Trucs et astuces de la CCI

L'idéal est de vous répartir les rôles avec votre conseil : confiez-lui les points les plus délicats.

Vu sur le web

AFE : préparer la négociation

Parole d'expert

Recommandations au repreneur pour réussir une négociation (Jean-Luc Scemama)

 

Contenus mis à jour le 28-04-2015

 

 

Sur quoi va porter la négociation ?

 

Elle peut porter sur tout !

 

Les modalités de la vente et de l'après-vente

C'est ce à quoi on pense en premier : le prix de vente mais aussi les modalités de paiement (un crédit-vendeur est-il envisageable ?). Les négociations peuvent également concerner les dédommagements possibles (garantie d'actif et de passif), le processus de transmission pendant l'année en cours, le rachat des comptes-courants d'associés, les modalités d'évaluation des stocks au jour de la reprise, le niveau de trésorerie, les conditions du maintien de membres de la famille du cédant, les modalités de votre accompagnement par le vendeur ainsi que les clauses suspensives, les clauses résolutoires...

 

Les ajustements que doit faire le cédant avant la cession ou certaines demandes des repreneurs

Ce sont toutes les choses relevées au cours des diagnostics et qui ont donné lieu à un accord entre le cédant et vous-même. Par exemple, la mise en conformité par rapport à telle réglementation, la résolution de tel problème identifié lors des diagnostics, la liquidation de stocks inutiles, les modalités de départ de certains collaborateurs...

 

Les conséquences de la gestion du cédant

Vous ne devez pas subir après le rachat de l'entreprise de conséquences négatives d'actes de gestion du cédant avant la vente de l'entreprise.
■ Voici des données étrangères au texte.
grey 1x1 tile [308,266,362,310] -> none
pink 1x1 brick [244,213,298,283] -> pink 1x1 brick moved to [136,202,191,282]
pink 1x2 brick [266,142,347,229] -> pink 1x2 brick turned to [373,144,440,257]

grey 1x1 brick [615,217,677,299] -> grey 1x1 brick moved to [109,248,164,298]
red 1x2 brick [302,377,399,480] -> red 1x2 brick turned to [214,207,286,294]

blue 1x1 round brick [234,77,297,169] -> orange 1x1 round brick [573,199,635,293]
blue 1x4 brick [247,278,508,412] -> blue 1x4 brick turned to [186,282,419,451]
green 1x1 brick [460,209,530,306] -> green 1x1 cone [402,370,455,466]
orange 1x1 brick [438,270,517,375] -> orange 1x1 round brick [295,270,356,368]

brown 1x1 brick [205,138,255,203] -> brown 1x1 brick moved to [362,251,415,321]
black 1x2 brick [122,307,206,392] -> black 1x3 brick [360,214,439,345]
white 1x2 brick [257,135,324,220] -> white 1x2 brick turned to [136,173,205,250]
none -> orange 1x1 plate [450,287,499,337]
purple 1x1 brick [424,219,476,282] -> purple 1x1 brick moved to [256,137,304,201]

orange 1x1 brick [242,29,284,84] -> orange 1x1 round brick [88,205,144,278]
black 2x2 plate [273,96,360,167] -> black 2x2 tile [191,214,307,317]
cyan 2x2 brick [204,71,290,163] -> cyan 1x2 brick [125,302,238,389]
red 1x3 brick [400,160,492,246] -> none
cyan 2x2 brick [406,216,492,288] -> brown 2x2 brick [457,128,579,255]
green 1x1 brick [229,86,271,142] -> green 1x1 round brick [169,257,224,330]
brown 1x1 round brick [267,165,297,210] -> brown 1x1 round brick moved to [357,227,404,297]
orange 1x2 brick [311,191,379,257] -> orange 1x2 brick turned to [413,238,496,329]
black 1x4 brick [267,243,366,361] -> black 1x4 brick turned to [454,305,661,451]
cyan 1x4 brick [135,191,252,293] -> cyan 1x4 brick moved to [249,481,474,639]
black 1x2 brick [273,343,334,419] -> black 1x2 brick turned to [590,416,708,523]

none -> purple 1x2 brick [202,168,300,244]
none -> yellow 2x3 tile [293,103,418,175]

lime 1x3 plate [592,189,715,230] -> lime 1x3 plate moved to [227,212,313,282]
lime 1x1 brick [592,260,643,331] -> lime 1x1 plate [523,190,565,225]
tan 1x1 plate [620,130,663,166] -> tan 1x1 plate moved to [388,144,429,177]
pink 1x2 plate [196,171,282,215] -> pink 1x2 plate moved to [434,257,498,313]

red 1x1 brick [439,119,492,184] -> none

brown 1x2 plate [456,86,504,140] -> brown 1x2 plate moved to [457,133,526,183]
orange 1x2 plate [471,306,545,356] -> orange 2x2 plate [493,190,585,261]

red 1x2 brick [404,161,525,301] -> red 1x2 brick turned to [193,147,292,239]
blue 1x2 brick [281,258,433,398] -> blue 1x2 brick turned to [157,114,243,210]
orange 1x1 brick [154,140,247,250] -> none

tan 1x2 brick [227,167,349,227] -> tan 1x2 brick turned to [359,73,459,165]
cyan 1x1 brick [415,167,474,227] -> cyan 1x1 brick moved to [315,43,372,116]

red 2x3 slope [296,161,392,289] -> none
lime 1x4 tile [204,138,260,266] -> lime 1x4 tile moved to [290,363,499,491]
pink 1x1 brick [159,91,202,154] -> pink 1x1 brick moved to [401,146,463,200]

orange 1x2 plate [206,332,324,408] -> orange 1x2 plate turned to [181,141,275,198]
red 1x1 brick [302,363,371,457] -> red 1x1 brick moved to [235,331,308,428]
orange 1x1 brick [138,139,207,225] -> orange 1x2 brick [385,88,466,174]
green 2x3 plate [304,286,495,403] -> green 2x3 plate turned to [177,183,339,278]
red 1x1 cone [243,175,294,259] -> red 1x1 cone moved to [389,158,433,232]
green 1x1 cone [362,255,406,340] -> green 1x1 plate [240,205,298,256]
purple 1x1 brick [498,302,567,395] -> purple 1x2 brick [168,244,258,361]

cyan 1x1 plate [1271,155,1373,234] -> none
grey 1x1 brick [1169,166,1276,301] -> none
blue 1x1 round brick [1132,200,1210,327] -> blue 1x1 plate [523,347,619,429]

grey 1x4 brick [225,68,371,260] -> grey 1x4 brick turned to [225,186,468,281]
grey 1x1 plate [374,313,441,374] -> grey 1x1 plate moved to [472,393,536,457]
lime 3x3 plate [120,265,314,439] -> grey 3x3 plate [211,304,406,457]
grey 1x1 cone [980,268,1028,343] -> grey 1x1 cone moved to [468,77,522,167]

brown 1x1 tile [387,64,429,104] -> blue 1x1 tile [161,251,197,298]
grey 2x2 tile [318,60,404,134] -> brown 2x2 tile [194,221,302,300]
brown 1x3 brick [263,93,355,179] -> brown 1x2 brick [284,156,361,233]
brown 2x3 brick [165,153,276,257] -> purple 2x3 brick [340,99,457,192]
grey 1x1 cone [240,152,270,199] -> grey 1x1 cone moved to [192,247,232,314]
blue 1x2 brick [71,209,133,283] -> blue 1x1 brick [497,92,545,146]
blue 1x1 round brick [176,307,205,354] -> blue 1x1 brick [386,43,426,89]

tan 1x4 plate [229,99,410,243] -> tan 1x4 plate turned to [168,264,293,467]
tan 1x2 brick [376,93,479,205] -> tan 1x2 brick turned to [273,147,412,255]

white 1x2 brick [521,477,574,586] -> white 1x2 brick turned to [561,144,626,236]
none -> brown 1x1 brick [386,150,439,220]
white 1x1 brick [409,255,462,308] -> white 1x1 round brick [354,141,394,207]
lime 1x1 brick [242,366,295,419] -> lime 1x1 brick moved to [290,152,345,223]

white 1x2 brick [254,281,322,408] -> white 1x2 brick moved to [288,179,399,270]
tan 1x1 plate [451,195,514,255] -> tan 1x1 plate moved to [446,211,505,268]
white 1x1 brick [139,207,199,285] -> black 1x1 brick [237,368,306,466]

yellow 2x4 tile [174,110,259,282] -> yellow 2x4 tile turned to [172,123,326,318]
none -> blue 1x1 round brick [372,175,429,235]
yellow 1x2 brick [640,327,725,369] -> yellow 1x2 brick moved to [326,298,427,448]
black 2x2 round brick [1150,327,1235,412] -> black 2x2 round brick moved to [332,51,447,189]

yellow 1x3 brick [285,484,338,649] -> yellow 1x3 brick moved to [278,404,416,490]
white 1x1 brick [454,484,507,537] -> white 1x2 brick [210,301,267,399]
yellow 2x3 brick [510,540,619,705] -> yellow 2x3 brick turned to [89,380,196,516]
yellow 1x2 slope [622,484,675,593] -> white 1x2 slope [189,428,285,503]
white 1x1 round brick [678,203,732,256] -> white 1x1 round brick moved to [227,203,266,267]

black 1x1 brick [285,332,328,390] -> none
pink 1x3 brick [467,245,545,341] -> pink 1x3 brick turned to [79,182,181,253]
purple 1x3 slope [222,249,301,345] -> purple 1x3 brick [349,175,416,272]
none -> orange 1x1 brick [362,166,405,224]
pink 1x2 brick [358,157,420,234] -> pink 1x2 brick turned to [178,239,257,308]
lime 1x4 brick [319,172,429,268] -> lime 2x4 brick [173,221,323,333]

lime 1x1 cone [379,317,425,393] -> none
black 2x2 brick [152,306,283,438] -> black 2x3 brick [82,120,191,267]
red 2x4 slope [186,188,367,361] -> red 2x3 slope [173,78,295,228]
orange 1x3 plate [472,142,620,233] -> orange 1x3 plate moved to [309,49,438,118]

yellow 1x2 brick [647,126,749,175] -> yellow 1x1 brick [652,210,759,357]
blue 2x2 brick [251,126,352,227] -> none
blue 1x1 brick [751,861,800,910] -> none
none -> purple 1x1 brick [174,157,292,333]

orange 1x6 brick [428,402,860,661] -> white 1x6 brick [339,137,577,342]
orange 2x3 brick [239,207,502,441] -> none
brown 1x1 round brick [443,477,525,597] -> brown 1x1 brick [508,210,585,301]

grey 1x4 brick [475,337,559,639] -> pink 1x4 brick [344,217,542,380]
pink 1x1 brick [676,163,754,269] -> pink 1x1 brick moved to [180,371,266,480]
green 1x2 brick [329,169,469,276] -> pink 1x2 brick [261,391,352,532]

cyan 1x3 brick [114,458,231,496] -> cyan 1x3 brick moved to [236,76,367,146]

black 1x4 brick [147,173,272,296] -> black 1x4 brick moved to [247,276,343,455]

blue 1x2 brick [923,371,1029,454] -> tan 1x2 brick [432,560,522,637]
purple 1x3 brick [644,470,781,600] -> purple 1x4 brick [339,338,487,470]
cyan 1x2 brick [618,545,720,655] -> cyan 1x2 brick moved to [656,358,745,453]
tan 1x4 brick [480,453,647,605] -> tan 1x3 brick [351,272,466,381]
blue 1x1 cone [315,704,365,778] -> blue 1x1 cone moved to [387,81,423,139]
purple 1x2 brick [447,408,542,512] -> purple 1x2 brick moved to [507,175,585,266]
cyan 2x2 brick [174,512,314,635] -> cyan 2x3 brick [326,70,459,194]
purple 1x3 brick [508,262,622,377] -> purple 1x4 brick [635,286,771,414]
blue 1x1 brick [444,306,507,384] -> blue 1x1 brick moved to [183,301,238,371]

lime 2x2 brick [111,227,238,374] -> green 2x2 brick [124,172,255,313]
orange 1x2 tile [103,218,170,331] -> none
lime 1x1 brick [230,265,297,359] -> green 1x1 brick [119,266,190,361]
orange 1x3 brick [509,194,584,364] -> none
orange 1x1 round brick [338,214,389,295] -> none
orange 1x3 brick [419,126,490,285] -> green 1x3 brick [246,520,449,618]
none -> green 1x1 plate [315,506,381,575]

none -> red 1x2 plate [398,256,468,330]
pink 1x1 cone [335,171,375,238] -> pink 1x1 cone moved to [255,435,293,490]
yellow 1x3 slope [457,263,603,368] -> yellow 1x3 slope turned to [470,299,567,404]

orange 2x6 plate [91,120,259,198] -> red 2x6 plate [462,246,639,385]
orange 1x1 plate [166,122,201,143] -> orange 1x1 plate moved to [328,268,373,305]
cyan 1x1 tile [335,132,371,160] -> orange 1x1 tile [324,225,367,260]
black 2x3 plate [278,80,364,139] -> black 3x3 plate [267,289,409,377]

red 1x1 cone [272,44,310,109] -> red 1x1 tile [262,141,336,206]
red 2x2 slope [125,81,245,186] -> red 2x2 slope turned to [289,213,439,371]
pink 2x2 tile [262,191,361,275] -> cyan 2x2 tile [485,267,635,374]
Ces points seront formalisés dans les garanties d'actif et de passif.

 

 

Trucs et astuces de la CCi

  • Un point important à ne pas oublier : comment affecter le résultat de l'exercice en cours ?
  • Soyez bien clair sur les éléments chiffrés : vous devez avoir réfléchi aux seuils en dessous ou au-dessus desquels vous ne souhaitez pas aller. Ceci concerne non seulement le prix d'achat mais aussi des éléments relatifs aux stocks, au niveau de la trésorerie...

Soyez zen !

Ne brusquez pas le cédant. Tant que l'acte de vente n'est pas signé, c'est lui qui a la main. A tout moment, il peut décider de faire marche arrière, y compris le jour des la signature de l'acte. Cela s'est vu !


Vous n'avez pas les mêmes objectifs, mais vous devez trouver un terrain d'entente. Mettez tous les atouts de votre côté !

Vu sur le web

La relation cédant-repreneur dans les petites entreprises (Alain Tourdjman, Directeur des Etudes économiques et de la Prospective du groupe BPCE) :

 

 

 

Contenus mis à jour le 28-04-2015

 

 

Fixer les bases de la discussion

 

Pour favoriser la progression de la négociation, n'hésitez pas à conclure des accords bilatéraux concernant :

- L'exclusivité de négociation : le cédant s'engage à ne pas négocier avec d'autres acquéreurs potentiels.

- La confidentialité : le repreneur potentiel s'engage à ne pas divulguer les informations communiquées.

- La possibilité de rompre la négociation. Sauf exceptions, les deux parties sont libres de ne pas poursuivre les négociations, quel que soit l'état d'avancement. Conservez tous les courriers et documents échangés pendant la négociation. Cela pourra vous éviter, en cas de rupture des négociations, que votre responsabilité ne soit engagée pour rupture abusive.

- L'acte systématique des décisions prises : cela évitera de revenir en arrière.

- La transparence : posez tout ce que vous avez vu ou entendu sur la table, posez toutes les questions.